‘Great danger’: Couple sentenced in submarine secrets case
CHARLESTON, W.Va. (AP) — Citing the “great danger” that a Navy engineer and his wife posed to U.S. security, a federal judge gave both of them lengthy prison terms Wednesday for a plot to sell secrets about nuclear submarines to what they thought was a representative of a foreign government.
U.S. District Judge Gina Groh, who in August rejected earlier plea agreements that had called for reduced sentencing guidelines, sentenced Jonathan Toebbe to more than 19 years and his wife, Diana Toebbe, to nearly 22 years. The sentences were handed down on Jonathan Toebbe’s 44th birthday.
The Annapolis, Maryland, couple and their attorneys described the defendants’ struggles with mental health issues and alcohol and said they were anxious about the nation’s political climate when they sold secrets in exchange for $100,000 in cryptocurrency.
Groh said their tale “reads like a crime novel or a movie script” and that Jonathan Toebbe’s “actions and greedy self-serving intentions placed military service members at sea and every citizen of this country in a vulnerable position and at risk of harm from adversaries.”

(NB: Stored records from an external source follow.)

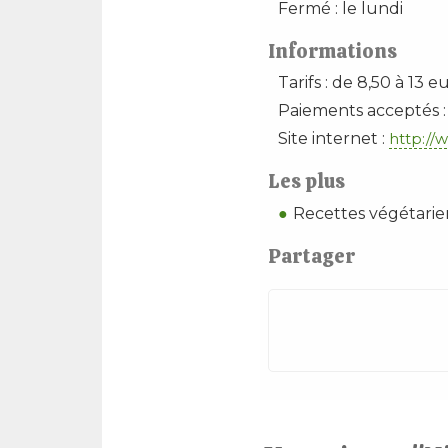
Fermé : le lundi
Informations
Tarifs : de 8,50 à 13 e
Paiements acceptés : 
Site internet :
http://w
Les plus
Recettes végétari
Partager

Diana Toebbe, who admitted acting as a lookout for her husband, received an enhanced sentence after the judge disclosed during the couple’s combined five-hour sentencing hearing that Diana Toebbe tried to send her husband two letters from jail.
The letters, which were read in court, were intercepted before they could be delivered. In one of them, Diana Toebbe told her husband to flush the letter down a toilet after reading it. She encouraged him to lie about her involvement in the scheme and say she “didn’t know anything about any of this.”
The judge said she lacked genuine remorse and didn’t take responsibility for her actions.
“This is an exceptional story, right out of the movies,” Groh said.
Prior to sentencing, Jonathan Toebbe described his battles with stress in taking on additional duties and his own battle with alcohol. He said he experienced warning signs of a nervous breakdown over 18 months that he failed to recognize.
“I believed that my family was in dire threat, that democracy itself was under collapse,” he said. That belief overwhelmed him, he said, and led him to believe he had to take “precipitous action to try to save them from grave harm.”
Prosecutors said Toebbe abused his access to top-secret government information and repeatedly sold details about the design and performance of Virginia-class submarines to someone he believed was a representative of a foreign government but who was actually an undercover FBI agent.
Diana Toebbe, 46, who was teaching at a private school in Maryland at the time of the couple’s arrest last October, admitted she acted as a lookout at several prearranged “dead-drop” locations where memory cards containing the secret information were left behind.
The memory cards were devices concealed in objects such as a chewing gum wrapper and a peanut butter sandwich. The couple was arrested in October 2021 after Jonathan Toebbe placed a card in Jefferson County, West Virginia.
None of the information was classified as top secret or secret, falling into a third category considered confidential, according to previous testimony.
The couple was sentenced for their guilty pleas in September in federal court in Martinsburg, West Virginia, to one felony count each of conspiracy to communicate restricted data.
In August, Groh rejected their initial guilty pleas to the same charges, saying the sentencing options were “strikingly deficient” considering the seriousness of the case. The previous sentencing range agreed to by lawyers for Jonathan Toebbe had called for a potential punishment of up to 17 years in prison. Prosecutors had sought three years for Diana Toebbe.
During a hearing last December, Diana Toebbe’s attorney, Barry Beck, asserted that the couple was looking to flee the United States due to their contempt for then-President Donald Trump.
During a search of the couple’s home, FBI agents found a trash bag of shredded documents, thousands of dollars in cash, valid children’s passports and a “go-bag” containing a USB flash drive and latex gloves, according to previous testimony.
She said her decision to participate in the scheme was “catastrophic,” as she is the mother of children ages 12 and 16, and that she should have tried to talk her husband out of it.
“I didn’t think of my children, who have suffered the most,” she said. “Their lives will forever be marked by the decision that I made.”
Groh said that choice was “deliberate and calculated.” She admonished Beck, who had labeled his client as merely an accomplice in seeking a lesser sentence.
“Your client put this country in great danger,” Groh told Beck. “No matter what you call it, the harm to this nation was great.”
The FBI has said the scheme began in April 2020, when Jonathan Toebbe sent a package of Navy documents to a foreign government and expressed interest in selling operations manuals, performance reports and other sensitive information. That package was obtained by the FBI in December 2020 through its legal attaché office in an unspecified foreign country, setting off a months-long undercover operation.
An FBI agent posing as a foreign government’s representative made contact with Toebbe, ultimately paying in cryptocurrency for the information Toebbe was offering.
Groh said about $54,000 of the cryptocurrency has been recovered. She imposed fines of around $50,000 to each defendant.